People Work Harder If You Praise Others in Front of Them

Photo: George Marks/Getty Images

The secret recipe for motivating employees, as Science of Us has previously written, is a combination of compliments and pizza: Feed the hungry masses, and then say nice things about them as they chew. People tend to work harder when they feel appreciated, which explains the compliments. And as for the pizza — well, pizza is a tangible form of appreciation that also happens to be delicious.

But according to a study recently published in the Journal of Behavioral and Experimental Economics, compliments in particular aren’t just motivation for the people receiving them — they can also have a powerful effect on the bystanders, the ones who watch their peers earning praise while they’re left by the wayside.
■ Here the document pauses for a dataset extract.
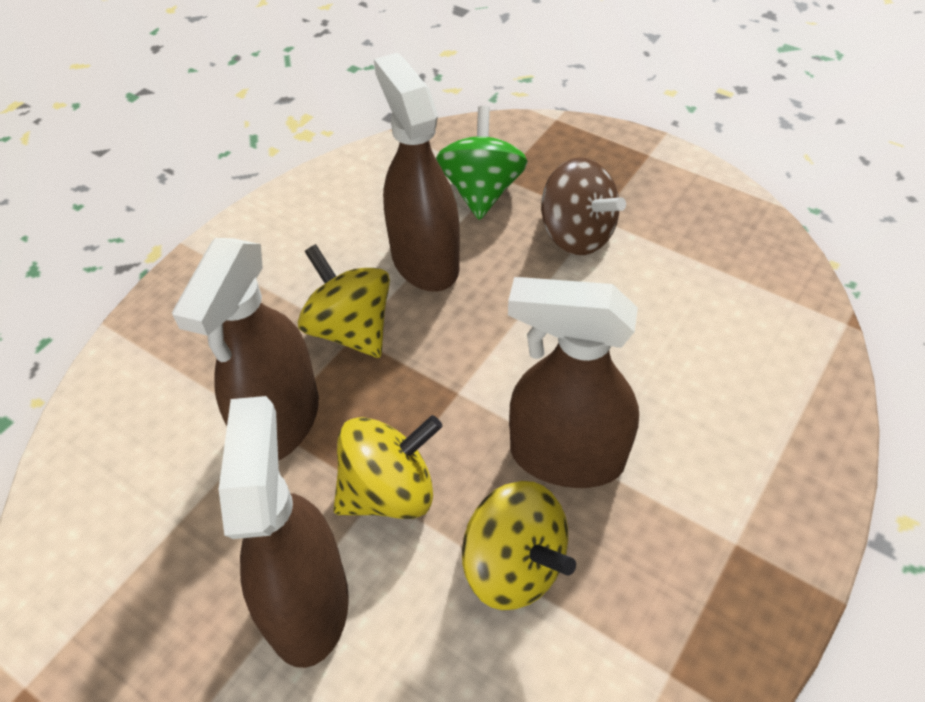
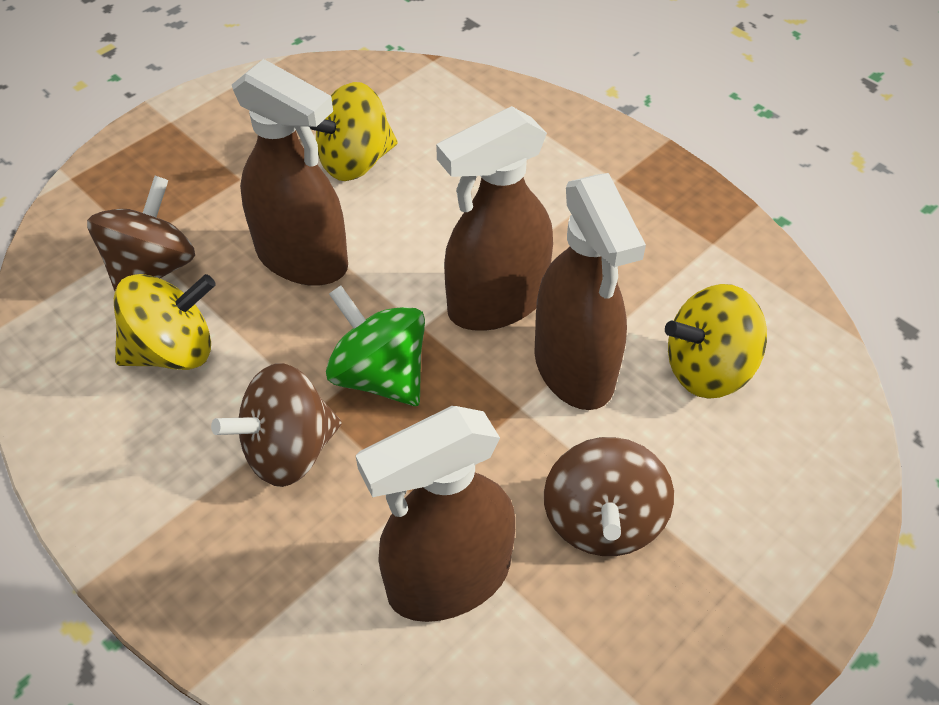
brown spinning top: 1 -> 3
The study authors ran their experiment on a group of 300 undergraduate students who had enrolled in different 15-person sections of the same class. In eight of the sections, the professors made a show of praising the top performers on a midterm exam in front of their classmates; in the rest, they returned the tests without publicly commenting on anyone’s grade. When the next midterm rolled around, lower-scoring students who had previously seen their classmates recognized — specifically, those who had fallen just short of the top tier — ended up significantly improving their scores, while their counterparts in the control group saw no difference between the two tests. Notably, the same was true of the students who did make the cut: Receiving praise from the professor didn’t make it any more likely that they would do better on the second midterm than they had on the first.
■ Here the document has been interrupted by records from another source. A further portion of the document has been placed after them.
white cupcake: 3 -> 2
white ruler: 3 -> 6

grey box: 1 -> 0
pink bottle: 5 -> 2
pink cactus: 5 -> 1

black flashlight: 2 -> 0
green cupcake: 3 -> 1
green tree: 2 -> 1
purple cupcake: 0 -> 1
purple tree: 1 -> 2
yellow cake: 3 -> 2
The reason, the researchers argued, has to do with the idea of praise as a setting of standards: “Student performance is influenced not only by personal benefits, such as grades or passing an exam, but also by the existing performance norms,” co-author Nick Zubanov, an economics professor at the University of Konstanz in Germany, said in a statement. In other words: The students who earned compliments had already met the standard, and therefore didn’t have much incentive to surpass it; those who had narrowly missed the cutoff, on the other hand, saw the compliments as a push to get them up to the baseline. It’s worth noting, though, that we still don’t know whether pizza would have the same effect on those denied a slice.